Output every line of the entries below as a JSON list of strings, one string per line, leaving out blank lines.

─── THE DATA ───

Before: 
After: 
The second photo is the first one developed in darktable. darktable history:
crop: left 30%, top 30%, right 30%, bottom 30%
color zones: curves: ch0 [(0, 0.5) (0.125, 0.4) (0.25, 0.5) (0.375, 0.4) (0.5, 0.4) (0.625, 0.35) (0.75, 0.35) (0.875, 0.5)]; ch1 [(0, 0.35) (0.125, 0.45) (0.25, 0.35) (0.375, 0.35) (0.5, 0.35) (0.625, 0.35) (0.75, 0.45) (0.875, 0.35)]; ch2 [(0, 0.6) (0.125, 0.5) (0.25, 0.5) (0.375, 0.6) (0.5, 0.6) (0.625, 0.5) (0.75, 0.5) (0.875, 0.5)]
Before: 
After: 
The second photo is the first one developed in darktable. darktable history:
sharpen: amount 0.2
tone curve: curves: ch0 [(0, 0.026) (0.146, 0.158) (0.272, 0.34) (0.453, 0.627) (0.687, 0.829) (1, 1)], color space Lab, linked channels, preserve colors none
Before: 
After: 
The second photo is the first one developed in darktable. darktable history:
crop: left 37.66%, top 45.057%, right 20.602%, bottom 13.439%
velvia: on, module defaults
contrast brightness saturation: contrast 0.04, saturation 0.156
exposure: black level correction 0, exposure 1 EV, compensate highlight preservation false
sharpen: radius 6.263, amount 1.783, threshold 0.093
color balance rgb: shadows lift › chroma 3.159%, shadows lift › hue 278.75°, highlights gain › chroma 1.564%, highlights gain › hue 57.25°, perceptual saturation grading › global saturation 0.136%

───

(REPLY TO THE EXERCISE)
[
  "Before: ",
  "After: ",
  "The second photo is the first one developed in darktable. darktable history:",
  "crop: left 30%, top 30%, right 30%, bottom 30%",
  "color zones: curves: ch0 [(0, 0.5) (0.125, 0.4) (0.25, 0.5) (0.375, 0.4) (0.5, 0.4) (0.625, 0.35) (0.75, 0.35) (0.875, 0.5)]; ch1 [(0, 0.35) (0.125, 0.45) (0.25, 0.35) (0.375, 0.35) (0.5, 0.35) (0.625, 0.35) (0.75, 0.45) (0.875, 0.35)]; ch2 [(0, 0.6) (0.125, 0.5) (0.25, 0.5) (0.375, 0.6) (0.5, 0.6) (0.625, 0.5) (0.75, 0.5) (0.875, 0.5)]",
  "Before: ",
  "After: ",
  "The second photo is the first one developed in darktable. darktable history:",
  "sharpen: amount 0.2",
  "tone curve: curves: ch0 [(0, 0.026) (0.146, 0.158) (0.272, 0.34) (0.453, 0.627) (0.687, 0.829) (1, 1)], color space Lab, linked channels, preserve colors none",
  "Before: ",
  "After: ",
  "The second photo is the first one developed in darktable. darktable history:",
  "crop: left 37.66%, top 45.057%, right 20.602%, bottom 13.439%",
  "velvia: on, module defaults",
  "contrast brightness saturation: contrast 0.04, saturation 0.156",
  "exposure: black level correction 0, exposure 1 EV, compensate highlight preservation false",
  "sharpen: radius 6.263, amount 1.783, threshold 0.093",
  "color balance rgb: shadows lift › chroma 3.159%, shadows lift › hue 278.75°, highlights gain › chroma 1.564%, highlights gain › hue 57.25°, perceptual saturation grading › global saturation 0.136%"
]